I N  T H E  N I G H T  K I T C H E N

9.14.2001
Let the Mourners Come

This is very sad but it keeps going through my mind. I had to get online and find the whole poem. I don't think this poem ever made much sense to me before but it does now. Many, many times throughout the past several days I have just had this overwhelming desire for everything to just stop: no talking, no moving, no television, no sound, no nothing. It seems like if we could just get a moment like that we could fill back up in our lungs and heart and soul.


Stop all the clocks, cut off the telephone,
Prevent the dog from barking with a juicy bone,
Silence the pianos and with muffled drum
Bring out the coffin, let the mourners come.

Let aeroplanes circle moaning overhead
Scribbling on the sky the message He Is Dead.
Put crepe bows round the white necks of public doves,
Let the traffic policemen wear black cotton gloves.

He was my North, my South, my East and West.
My working week and my Sunday rest,
My noon, my midnight, my talk, my song;
I thought that love would last forever; I was wrong.

The stars are not wanted now: put out every one;
Pack up the moon and dismantle the sun;
Pour away the ocean and sweep up the wood;
For nothing now can ever come to any good.

-- W. H. Auden





9.13.2001
Survivor's Guilt

Not sure what I'm going to write about today. I just need to get some thoughts out.

I finally heard that two people I know in New York who would be closest to the disaster are safe and sound. I hadn't heard about them until yesterday. I knew they were safe -- had to be -- but I wasn't sure.

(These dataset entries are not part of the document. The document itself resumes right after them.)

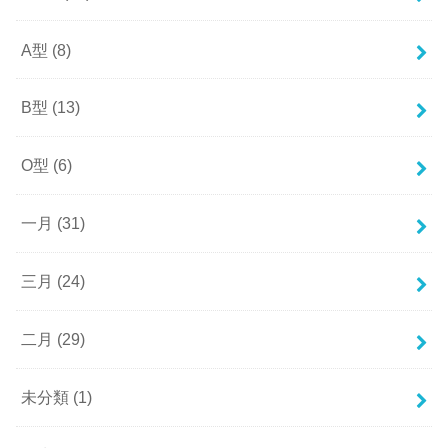
A型
(8)
B型
(13)
O型
(6)
一月
(31)
三月
(24)
二月
(29)
未分類
(1)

One of them works for the mayor and I got a touching email from a friend of his this morning saying that he had spoken to him and that he was pretty shook-up. It made me cry. I can't stop welling up. There's just too much to try and think about.

I unsubscribed from a mailing list yesterday that was inundated with bickering over whether America got what was coming to her. I just can't take that kind of talk right now.

People keep saying that they want to know what happens next. I don't want to know. I'm not ready to know. I won't be ready until the workers in New York and Washington are done.

I was temping yesterday and will go in again today to do more production work. A couple guys in that office kept talking about how creepy it was that there were no planes in the air except military planes. I try and hear these creepy military planes but I just can't. Wait... maybe I hear one just now... in the distance. Yes. The thing is, I find the sound of military planes to be comforting. The roar of a distant jet, maybe an F-16, heading up into the clouds is not unpleasant to me. You can blame it on my youth on Air Force bases. I like the military. The military is good. It's the people who run it that scare me.

George Bush. He is such a shuddering disappointment.

--
Addendum, 9.14.2001:

I just wanted to come back and address the last line of my entry above. It looks too hard and cynical for how I'm feeling right now. I just reread this entry today and I don't even remember writing that. I think, overall, I wish Bush was a bigger, more secure presence. He seems so small and perhaps ineffectual. However, my hopes are high that those at the top will safely guide us through these horribly murky waters.




9.11.2001
I'm speechless. The days events are far to horrible to imagine, let alone actually happen. I'm getting television overload but I can't look away. I think we're all waiting for some positive news but there really can be none unless they start pulling live people out of that rubble. Too horrible and too extreme.